**Extracted entries**.
----

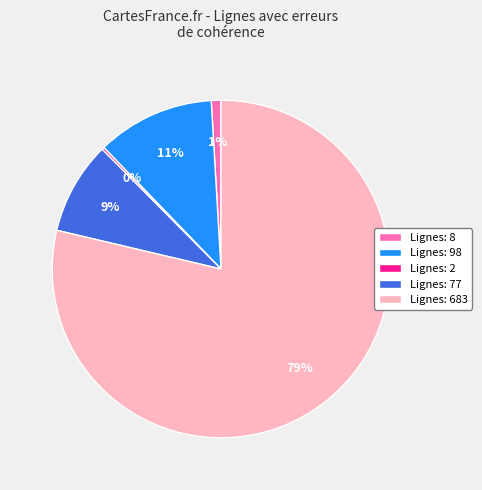

Combined, do Lignes: 98 and Lignes: 77 account for over 50%?

No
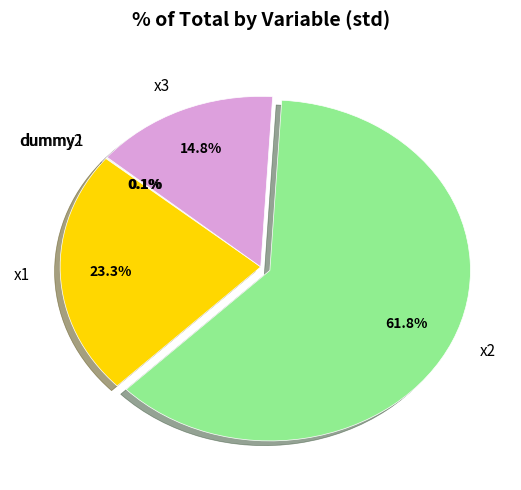

What percentage is NOT represented by x1?

76.7%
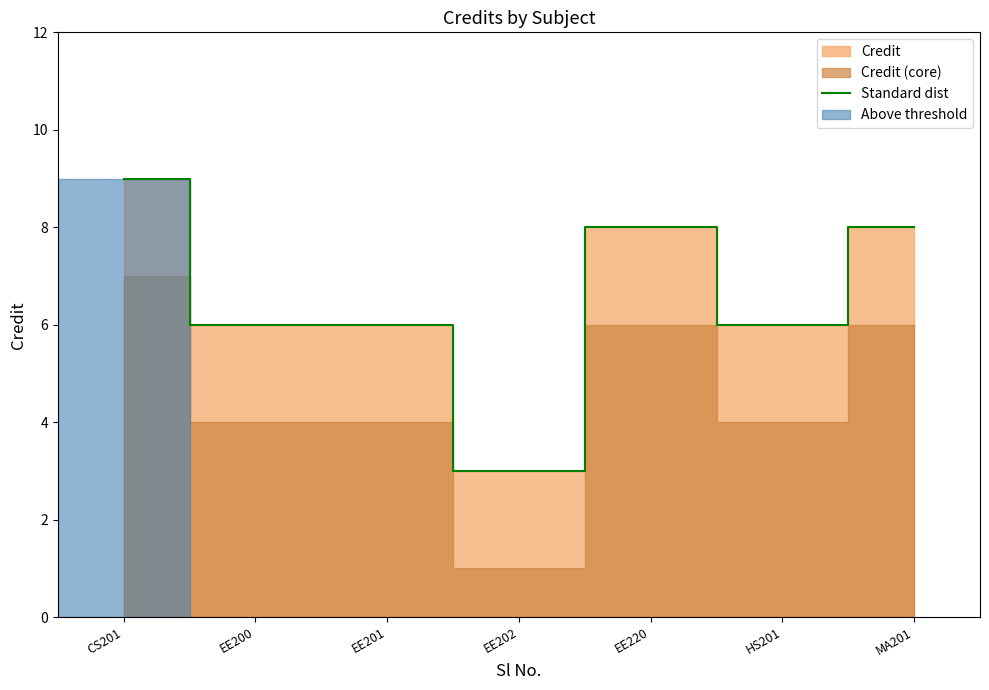

List the labels in order of value, largest first.

CS201, EE220, MA201, EE200, EE201, HS201, EE202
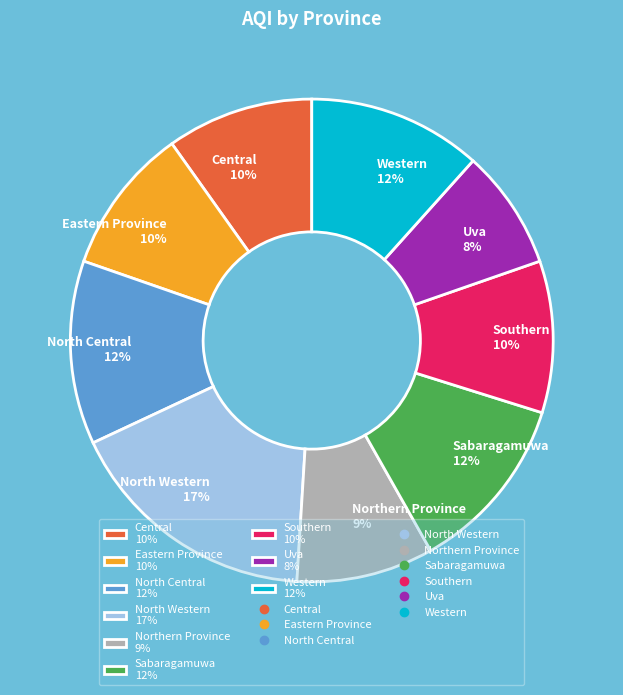

Is the sum of Sabaragamuwa 12% and Southern 10% greater than half?

No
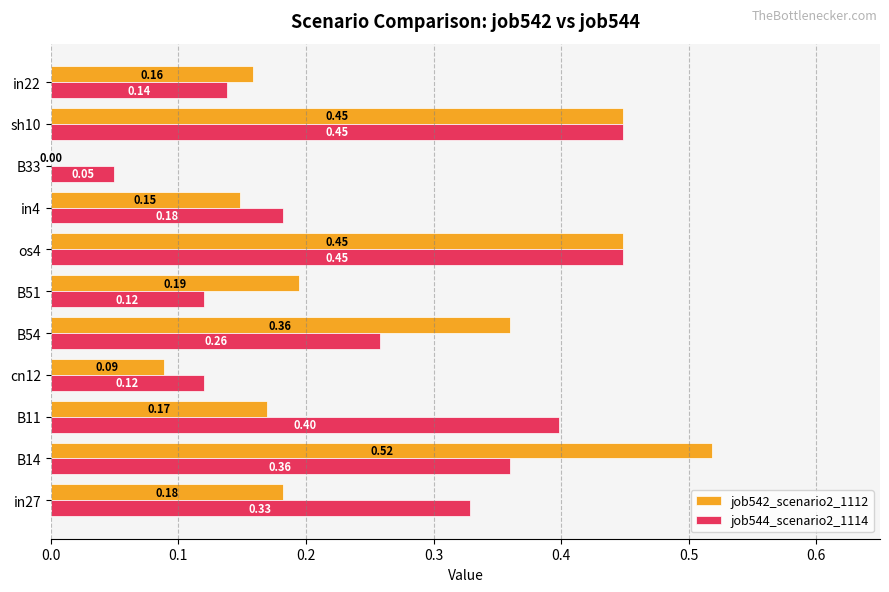

Where is job544_scenario2_1114 nearest to the value 0?

B33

----

**Task goal**. Update the lines from the one containing "Is the sum of" through the last line, inclusive, changing "nearest" to "closest" and leaving all else as it stands. Leave the pictures out.

**Result**.
Is the sum of Sabaragamuwa 12% and Southern 10% greater than half?

No

Where is job544_scenario2_1114 closest to the value 0?

B33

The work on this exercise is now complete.